Tasks to complete:
(a) Using the passage on mobile download size, explain in one to three sentences why an app should stay under 50 MB "on the portal."
(b) Extend the passage on mobile download size, picking up after its final sentence.

Given text:

Bottom Line Expect yourself to be at the mercy of promotions, marketing, and the whims of the app store environment. The app store battle can be demoralizing, but smart mobile developers use the abundance of information about competitors to see what’s working, emulate their successes, and avoid their mistakes
Mobile Download Size As mobile applications get more complex, their file sizes increase. This poses a risk for developers, though; consumers on slower connections may abandon a download if it takes too long. Alexandre Pelletier-Normand, cofounder of Execution Labs, a game development accelerator, says, “If you want your app to be easily downloadable by anyone anywhere, it has to be under 50 megabytes, ‘on the portal’.” An app that’s bigger than 50 MB for iOS devices will require a Wi-Fi connection. If a user doesn’t have a Wi-Fi connection, she won’t be able to download your app, and it’s unlikely she’ll bother trying again. You can download apps that are larger than 50 MB on Android devices, but the process is greatly impacted by a warning from Google Play, which interrupts users and results in significant drop-off in the download process. Alexandre makes a point of using the phrase “on the portal” to refer to the initial download from Apple’s App Store or Android app stores. He says, “Some developers will work around the limitation by having a small app on the Google or Apple portals, and this app will then download additional content ‘transparently’ from the developer’s servers while you play.”

Stored data:
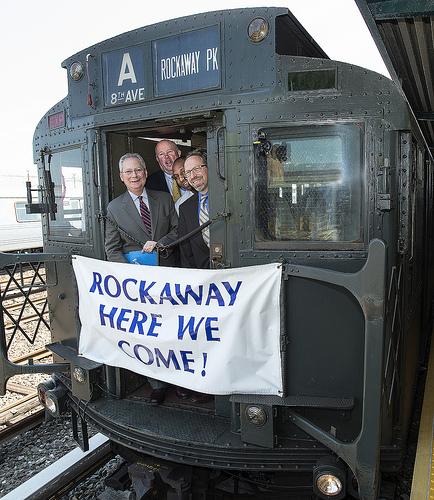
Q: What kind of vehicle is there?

Results in order:
(a) On iOS devices, an app larger than 50 MB requires a Wi-Fi connection, so users without Wi-Fi can't download it and are unlikely to try again. On Android, larger apps trigger a Google Play warning that interrupts users and causes significant drop-off during the download.

(b)
Bottom Line Keep your initial downloads small, and aim for less than 50 MB to minimize download churn.
Mobile Customer Acquisition Cost Some application developers use third-party marketing services to pay for installations. This is an ethical gray area for mobile developers: you’re using mercenaries to artificially inflate your download numbers and juice your ratings, in the hopes that the resulting improvement in rankings will convince real users to download the app. There are legitimate marketing services out there for mobile application and game developers, but be careful who you work with. While few of the people we’ve talked with will go on record about pricing, such services cost from $0.10 to $0.70 per install at the low end. Because few of these installations become engaged players, it’s critical that you segment out mercenary installers to avoid polluting your other metrics. The metric you really care about is how many legitimate users your mercenaries bring in, and how many of those become engaged, paying users.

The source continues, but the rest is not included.